Invest in training your employees
To better manage your staff, make sure you have employee training materials ready. Create job descriptions, codes of conduct, and an employee handbook. Create a training guide so employees are well prepared for their respective positions. Document recipes for your cooks so every meal is made to perfection. In other words, give your employees all of the necessary tools to succeed, Macejewski says.
Be willing to fill in where needed
As the owner, you can’t have an ego, Strengari says. If your idea of owning a restaurant is walking around in a pretty dress and makeup and asking customers what they think of the food, you’ll be in for a surprise. You have to be willing to do every job. From chopping vegetables to seating customers, you’ll have to fill in from time to time.
Watch your labor costs
A lot of restaurateurs have the urge to hire, hire, hire. While you will probably need to hire some staff to make your restaurant a success, don’t go overboard. Paying employees can be daunting, especially in the first few months when you’re not making a lot of money. It’s not always easy to figure out how many staff to hire the right amount of staff, Macejewski says.
“It’s tough to plan for if you are seasonal or have sporadic business, but you don’t want people on the clock if you don’t have the business,” she says. “You can’t afford it.”
6. Secure funding and manage your cash flow
Generate startup capital: As with every business, make sure you know how much money you need to get your restaurant off the ground.
You’ll need three pools of money. The first pool is for one-time costs like equipment (check out this calculator to help you figure out startup costs). The second pool is to cover the restaurant expenses for at least six months, and the third pool is to cover your personal bills for at least six months. You’ll want to have at least six months of cushion because you’ll probably find that your expenses outpace your revenue for at least that long.
Plan to lose money for the first six months: Restaurants aren’t profitable overnight. It takes time to market your new place, attract a crowd, and get people to come back for more. Some say you shouldn’t plan on making money for at least the first six months.

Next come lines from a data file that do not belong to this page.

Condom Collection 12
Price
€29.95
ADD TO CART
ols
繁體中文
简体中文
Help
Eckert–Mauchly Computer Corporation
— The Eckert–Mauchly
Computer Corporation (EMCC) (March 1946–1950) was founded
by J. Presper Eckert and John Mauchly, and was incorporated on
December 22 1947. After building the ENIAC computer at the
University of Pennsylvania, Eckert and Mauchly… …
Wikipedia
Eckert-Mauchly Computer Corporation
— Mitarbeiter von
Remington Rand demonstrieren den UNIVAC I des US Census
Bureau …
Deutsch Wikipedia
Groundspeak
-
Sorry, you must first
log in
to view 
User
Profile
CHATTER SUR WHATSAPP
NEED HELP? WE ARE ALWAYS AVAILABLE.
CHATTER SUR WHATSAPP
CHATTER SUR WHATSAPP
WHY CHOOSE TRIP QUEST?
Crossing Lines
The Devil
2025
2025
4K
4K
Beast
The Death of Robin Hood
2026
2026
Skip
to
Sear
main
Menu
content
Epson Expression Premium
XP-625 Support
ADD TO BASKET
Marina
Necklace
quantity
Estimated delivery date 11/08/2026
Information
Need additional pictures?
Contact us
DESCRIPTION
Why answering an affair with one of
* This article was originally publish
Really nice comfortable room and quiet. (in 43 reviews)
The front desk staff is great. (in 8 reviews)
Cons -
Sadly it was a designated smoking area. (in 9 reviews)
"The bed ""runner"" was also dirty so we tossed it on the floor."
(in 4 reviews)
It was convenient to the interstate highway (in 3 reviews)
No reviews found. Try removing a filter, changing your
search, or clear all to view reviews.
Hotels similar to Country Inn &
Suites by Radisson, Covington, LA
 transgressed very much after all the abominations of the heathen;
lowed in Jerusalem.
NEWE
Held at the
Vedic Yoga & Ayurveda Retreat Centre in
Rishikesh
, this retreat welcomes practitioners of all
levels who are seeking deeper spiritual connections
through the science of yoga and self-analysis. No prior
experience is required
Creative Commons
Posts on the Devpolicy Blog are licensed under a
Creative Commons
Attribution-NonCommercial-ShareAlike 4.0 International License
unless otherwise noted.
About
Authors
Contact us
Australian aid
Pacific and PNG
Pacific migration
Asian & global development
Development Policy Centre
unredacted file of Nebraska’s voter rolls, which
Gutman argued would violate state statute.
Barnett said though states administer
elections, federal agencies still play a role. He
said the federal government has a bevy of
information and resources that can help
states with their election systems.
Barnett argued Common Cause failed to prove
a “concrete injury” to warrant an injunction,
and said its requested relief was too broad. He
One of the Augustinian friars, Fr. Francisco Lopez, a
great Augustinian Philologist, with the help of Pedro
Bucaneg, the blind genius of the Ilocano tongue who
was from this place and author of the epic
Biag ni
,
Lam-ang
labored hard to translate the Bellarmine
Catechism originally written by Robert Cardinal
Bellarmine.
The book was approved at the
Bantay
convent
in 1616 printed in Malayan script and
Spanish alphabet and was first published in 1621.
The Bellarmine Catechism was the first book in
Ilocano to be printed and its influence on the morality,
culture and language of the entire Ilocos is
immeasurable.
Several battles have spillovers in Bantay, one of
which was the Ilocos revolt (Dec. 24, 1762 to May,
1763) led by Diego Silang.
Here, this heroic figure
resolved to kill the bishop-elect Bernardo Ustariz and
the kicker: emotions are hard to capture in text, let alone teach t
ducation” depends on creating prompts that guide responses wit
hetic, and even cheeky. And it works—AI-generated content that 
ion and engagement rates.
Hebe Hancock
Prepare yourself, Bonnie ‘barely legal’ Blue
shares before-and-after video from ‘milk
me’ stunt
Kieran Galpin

Plan for bumps in the road: It’s easy to go over budget when you’re first starting out, so make sure that you have some additional money to cover the unexpected. If you’re not sure about how to do this, consider a business line of credit.
When you do hit a bump, evaluate the numbers and your processes, Lambrine Macejewski says. For example, when she first opened her restaurant, she realized her food costs were too high. She called her vendors and switched from a five-day delivery schedule to a two-day schedule. She saved the money she needed by investigating the problem and looking for a solution.
Watch your food cost: You’re in the business of making food, but if your food costs are out of line you’ll end up losing money. Make sure you keep track of your inventory, prepare food well, avoid waste, and keep prices competitive.
7. Keep marketing
You can’t depend on repeat customers, so you’ll need to keep your marketing efforts up to make sure your revenue stream doesn’t thin out. Establish a strong social media presence, try an ad in your local paper, participate in the local fair, or host a small non-profit get together at your restaurant to keep marketing your business.
Share your restaurant startup advice with us!
For the right owner, there’s nothing better than running a restaurant. You get to create an atmosphere and cuisine that people will love, but it comes with a lot of hard work.